Replica set = { Node A, Node C, Node D }

Skip vnodes of the same physical node

When walking clockwise to find N=3 replicas, you need 3 distinct physical nodes. If you hit two vnodes that both belong to Node A, you'd have two copies on the same physical machine. If that machine dies, both copies are lost — defeating the purpose of replication. So you skip vnodes belonging to a physical node you've already counted.

What if many consecutive vnodes belong to the same physical node?

It's possible. You could hit Node-A-vnode-47, then Node-A-vnode-112, then Node-A-vnode-203 — three vnodes of the same physical node in a row before reaching a different node. The system just keeps walking clockwise, skipping duplicates, until it collects N=3 distinct physical nodes.

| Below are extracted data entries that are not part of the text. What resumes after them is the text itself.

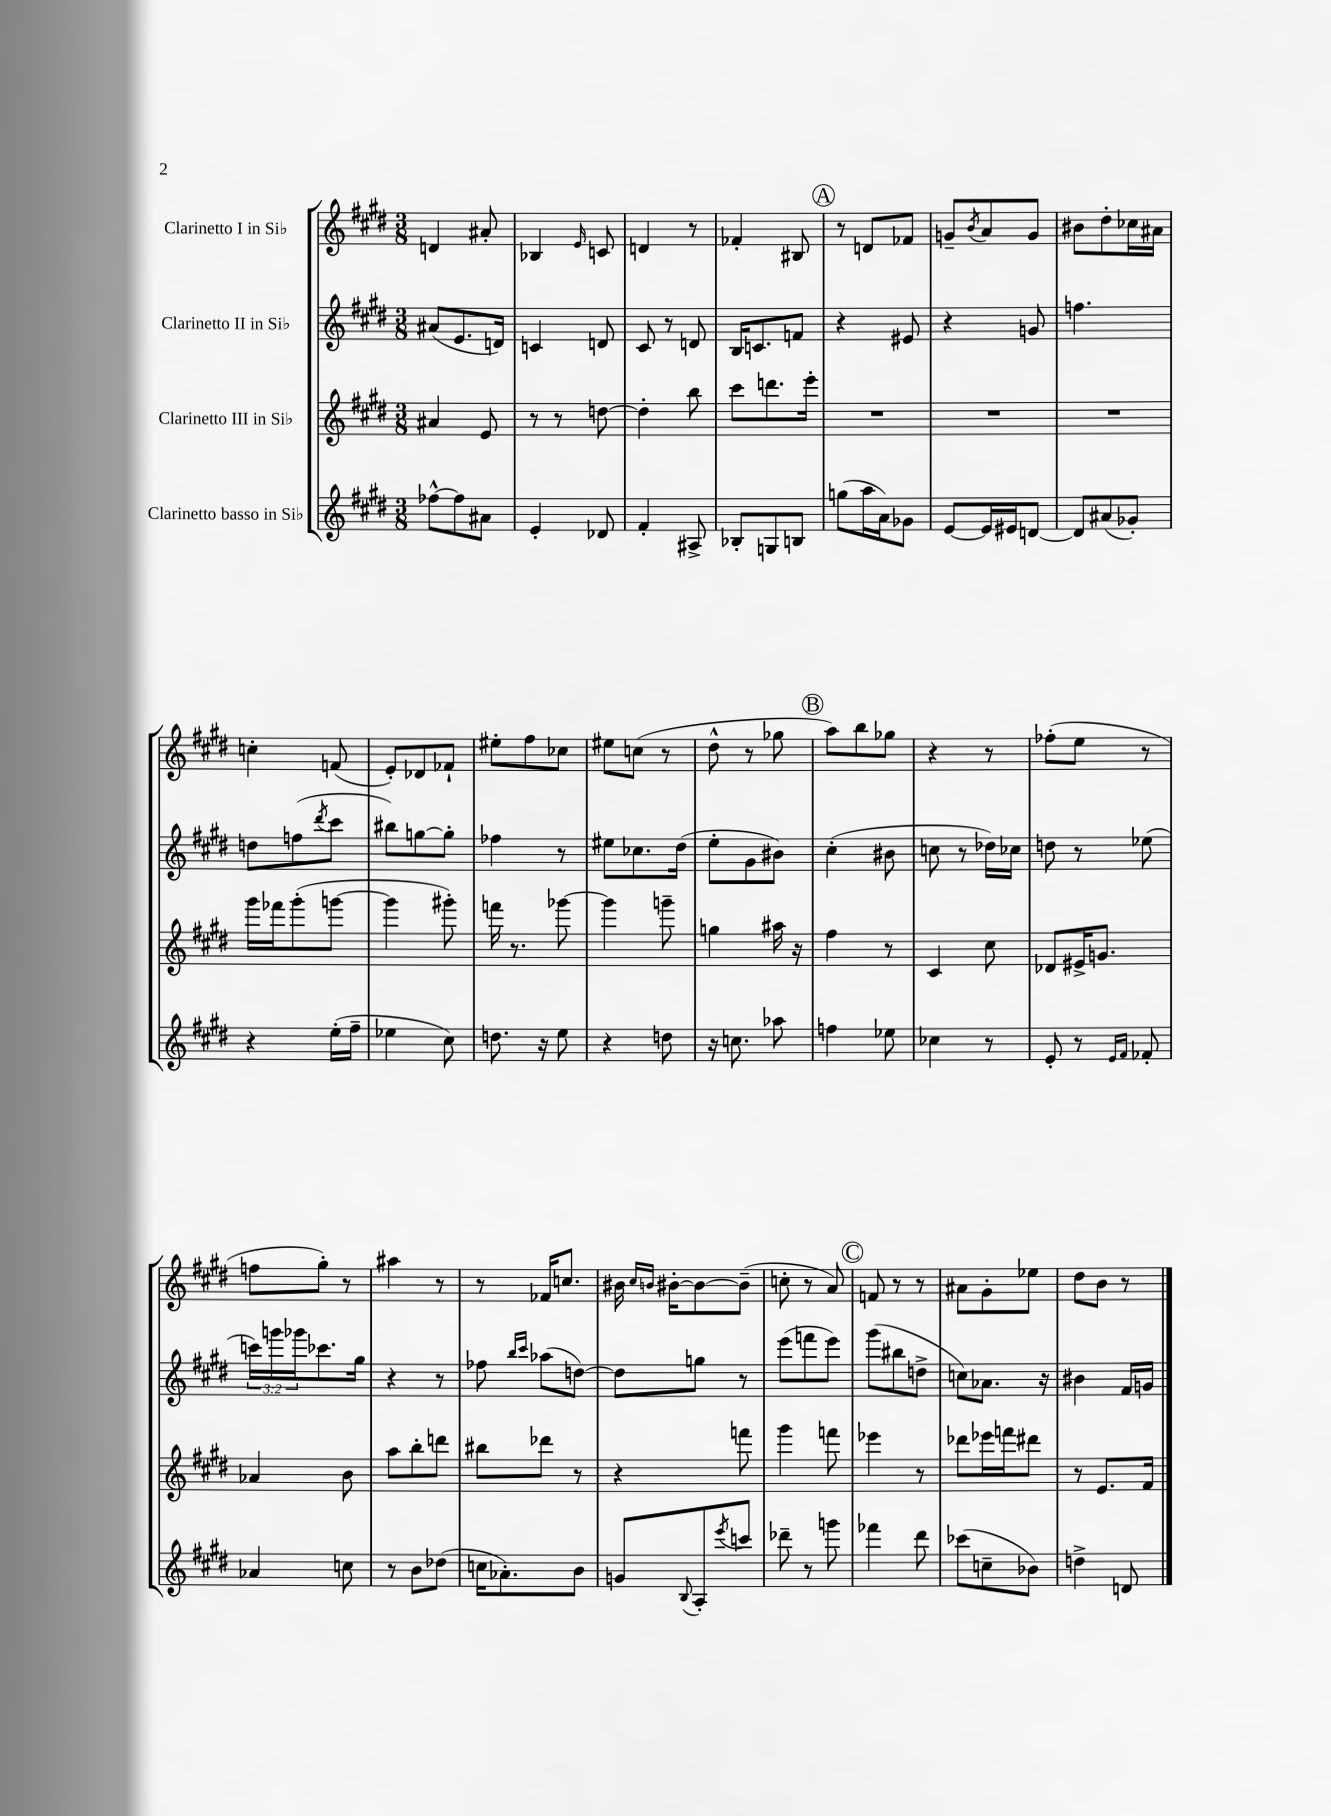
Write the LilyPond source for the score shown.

<<
\new StaffGroup <<
\new Staff = "s0" \with { instrumentName = "Clarinetto I in Sib" } {
    \clef treble \key e \major \numericTimeSignature \time 3/8
    d'4 ais'8-. |
    bes4 \grace { e'16 } c'8 |
    d'4 r8 |
    fes'4-. bis8 |
    \mark \markup { \circle "A" } r8 d'8 fes'8 |
    g'8-- \acciaccatura { b'8 } a'8 g'8 |
    bis'8 dis''8-. ces''16 ais'16 |
    c''4-. f'8( |
    e'8-.) des'8 fes'8-! |
    eis''8-. fis''8 ces''8 |
    eis''8 c''8( r8 |
    dis''8-^ r8 ges''8 |
    \mark \markup { \circle "B" } a''8) b''8 ges''8 |
    r4 r8 |
    fes''8-.( e''8 r8 |
    f''8 gis''8-.) r8 |
    ais''4 r8 |
    r8 fes'16 c''8. |
    bis'16 \grace { cis''16 b'16 } bis'16~-. bis'8~ bis'8--( |
    c''8-. r8 a'8) |
    \mark \markup { \circle "C" } f'8 r8 r8 |
    ais'8 gis'8-. ees''8 |
    dis''8 b'8 r8 \bar "|." |
}
\new Staff = "s1" \with { instrumentName = "Clarinetto II in Sib" } {
    \clef treble \key e \major \numericTimeSignature \time 3/8 \override Staff.TupletNumber.text = #tuplet-number::calc-fraction-text
    ais'8( e'8. d'16) |
    c'4 d'8 |
    cis'8 r8 d'8 |
    b16 c'8. f'8 |
    \mark \markup { \circle "A" } r4 eis'8 |
    r4 g'8 |
    f''4. |
    d''8 f''8( \acciaccatura { dis'''8 } cis'''8 |
    bis''8) g''8~ g''8-. |
    fes''4 r8 |
    eis''8 ces''8. dis''16( |
    e''8-. gis'8 bis'8) |
    \mark \markup { \circle "B" } cis''4-.( bis'8 |
    c''8 r8 des''16) ces''16 |
    d''8 r8 ees''8( |
    \tuplet 3/2 { c'''16) g'''16 ges'''16 } ces'''8. gis''16 |
    r4 r8 |
    fes''8 \grace { b''16 cis'''16 } aes''8( d''8~) |
    d''8 g''8 r8 |
    e'''8( f'''8 e'''8) |
    \mark \markup { \circle "C" } gis'''8( bis''8 d''8-> |
    c''8) aes'8. r16 |
    bis'4 fis'16 g'16 \bar "|." |
}
\new Staff = "s2" \with { instrumentName = "Clarinetto III in Sib" } {
    \clef treble \key e \major \numericTimeSignature \time 3/8
    ais'4 e'8 |
    r8 r8 d''8~ |
    d''4-. b''8 |
    cis'''8 d'''8. e'''16-. |
    \mark \markup { \circle "A" } R4. |
    R4. |
    R4. |
    gis'''16 fes'''16 gis'''8-.( g'''8~ |
    g'''4 gis'''8-.) |
    f'''16 r8. ges'''8~ |
    ges'''4 g'''8-- |
    g''4 ais''16 r16 |
    \mark \markup { \circle "B" } fis''4 r8 |
    cis'4 cis''8 |
    des'8 eis'16-> g'8. |
    aes'4 b'8 |
    a''8 b''8-. d'''8 |
    bis''8 des'''8 r8 |
    r4 f'''8 |
    gis'''4 f'''8 |
    \mark \markup { \circle "C" } ees'''4 r8 |
    des'''8 ees'''16 f'''16 dis'''8 |
    r8 e'8. fis'16 \bar "|." |
}
\new Staff = "s3" \with { instrumentName = "Clarinetto basso in Sib" } {
    \clef treble \key e \major \numericTimeSignature \time 3/8
    fes''8~-^ fes''8 ais'8 |
    e'4-. des'8 |
    fis'4-. ais8-> |
    bes8-. g8 b8 |
    \mark \markup { \circle "A" } g''8( a''16 a'16) ges'8 |
    e'8~ e'16 eis'16 d'8~ |
    d'8 ais'8( ges'8-.) |
    r4 e''16-.( fis''16-- |
    ees''4 cis''8) |
    d''8. r16 e''8 |
    r4 d''8 |
    r16 c''8. aes''8 |
    \mark \markup { \circle "B" } f''4 ees''8 |
    ces''4 r8 |
    e'8-. r8 \grace { e'16 fis'16 } fes'8-. |
    aes'4 c''8 |
    r8 b'8 des''8( |
    c''16 aes'8.-.) b'8 |
    g'8 \appoggiatura { b8 } a8-. \acciaccatura { e'''8 } c'''8 |
    des'''8-- r8 g'''8 |
    \mark \markup { \circle "C" } fes'''4 dis'''8 |
    ces'''8( c''8-- bes'8) |
    d''4-> d'8 \bar "|." |
}
>>
>>
\layout { \context { \Score \remove "Bar_number_engraver" } }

In practice with 1,200 physical nodes and 256 vnodes each (307,200 ring positions), the interleaving is so dense that you'll almost always find 3 distinct physical nodes within a few hops. But the algorithm handles the worst case by simply walking further.

There's one hard rule: N must be ≤ the number of physical nodes in the cluster. If you only have 2 physical machines, you can't replicate to 3 distinct nodes — no matter how far you walk, you'll never find a third. The system rejects this configuration at startup.


Putting It All Together#

1. Ring: hash output space arranged as a circle (0 to 2^128)

2. Nodes on ring: each physical node has 256 vnodes (positions)
   created by hashing "node-id-vnode-N" for N = 0 to 255

3. Key lookup: hash the key → walk clockwise → first vnode = first replica's 
   physical node → keep walking → skip same physical node → collect N=3 
   distinct physical nodes

4. Write: coordinator sends to all 3 nodes, waits for W=2 acks
   Read:  coordinator sends to 1 (eventual) or 2 (strong) of the 3 nodes

Every node in the cluster holds a copy of this ring mapping — it's just a sorted list of (position → physical node) pairs. At 307,200 entries, it fits comfortably in memory on every node. That's why any node can be a coordinator — the ring is always available locally.

What happens when a node dies or joins — how the ring rebalances and how the data migrates — is covered in the Replication deep dive.


Interview framing

"Consistent hashing ring with virtual nodes. Each physical node gets 256 positions on the ring by hashing the node ID with different suffixes. To find where a key lives: hash the key, walk clockwise, collect the next N=3 distinct physical nodes — that's the replica set. Vnodes solve the uneven distribution problem — 5 darts on a dartboard won't be evenly spaced, but 307,200 will. Every node has the ring in memory, so any node can be a coordinator."